Science

China's Second Launch of 'Long March-5' Rocket Fails

by Grace Lisa Scott

China’s second attempt at launching its Long March-5 carrier rocket failed Sunday.

The state-run Xinhua news agency announced the launch failure 40 minutes after its blast off from Wenchang space launch center on the southern island province of Hainan.

The news agency tweeted that an “anomaly was detected during its flight and further investigation will be carried out.”

The Long March-5 was carrying a super-heavy experimental communications satellite. “However, this satellite is now likely to be heading to a watery grave,” NASA reported on Sunday.

It’s a blow for China’s ambitious space program, and an inhibiting factor in their quest to excel their spacefaring capabilities.
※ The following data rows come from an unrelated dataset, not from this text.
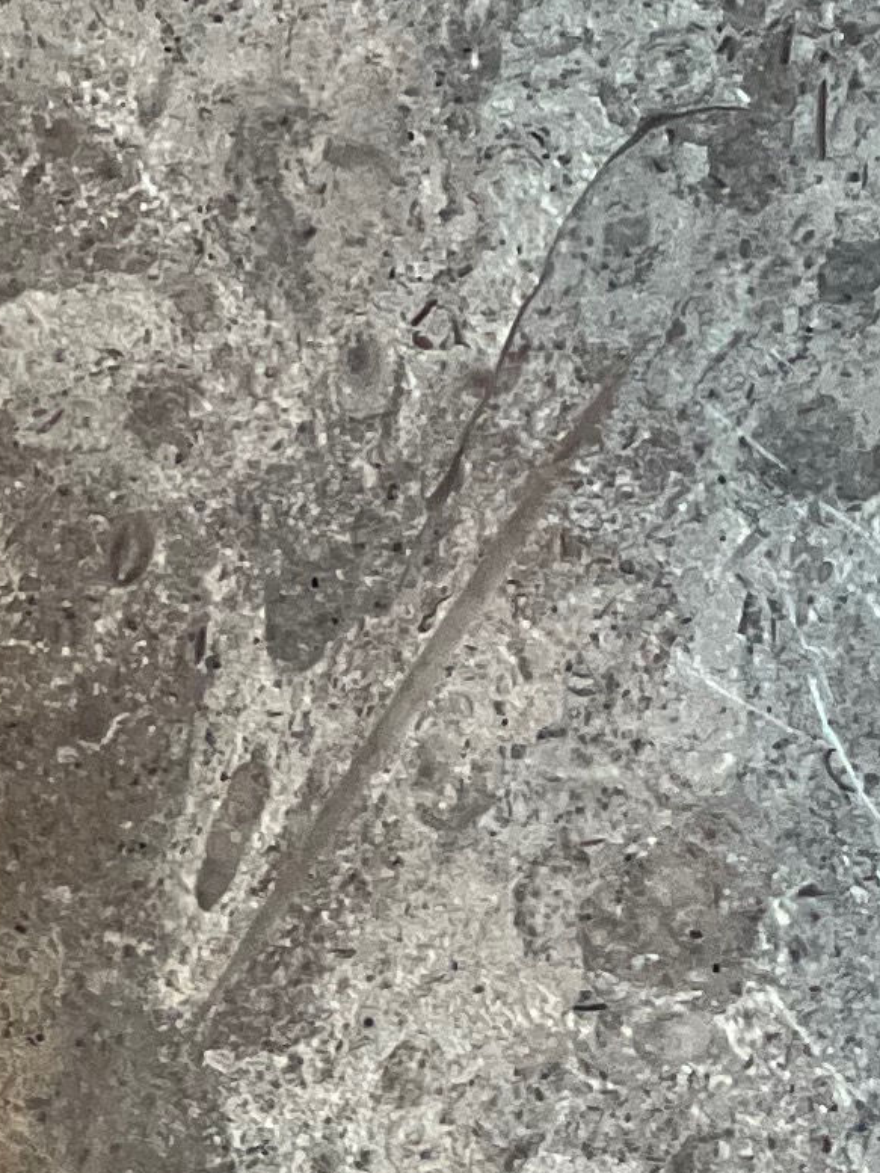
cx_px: -1303
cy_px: 1075
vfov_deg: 6.0
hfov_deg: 4.4
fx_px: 11250
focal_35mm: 332
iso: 160
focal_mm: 7.5
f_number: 2.2
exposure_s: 1/100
China is hoping to land a robotic probe on the dark side of the moon later this year — a Long March-5 rocket is intended to carry it — and their goal is to reach Mars by 2020.

The Long March-5 is China’s homegrown heavy-lift rocket, made to stand on par with American and European rockets like the Delta IV Heavy, and the Ariane 5. It’s engineered to carry up to 25 tons of cargo into low orbit or 14 tons to geosynchronous orbit.

The Long March-5 did achieve a successful debut launch in November of last year; at the time it carried a test satellite into low-Earth orbit.

SpaceX CEO Elon Musk offered his condolences to China upon hearing of their rocket troubles Sunday.

Video footage of the launch seems fairly normal, but what went wrong occurred when the rocket was already in flight and there was no footage of any incident available at this time of writing. We’ll have to wait on China’s investigation to find out what exactly happened.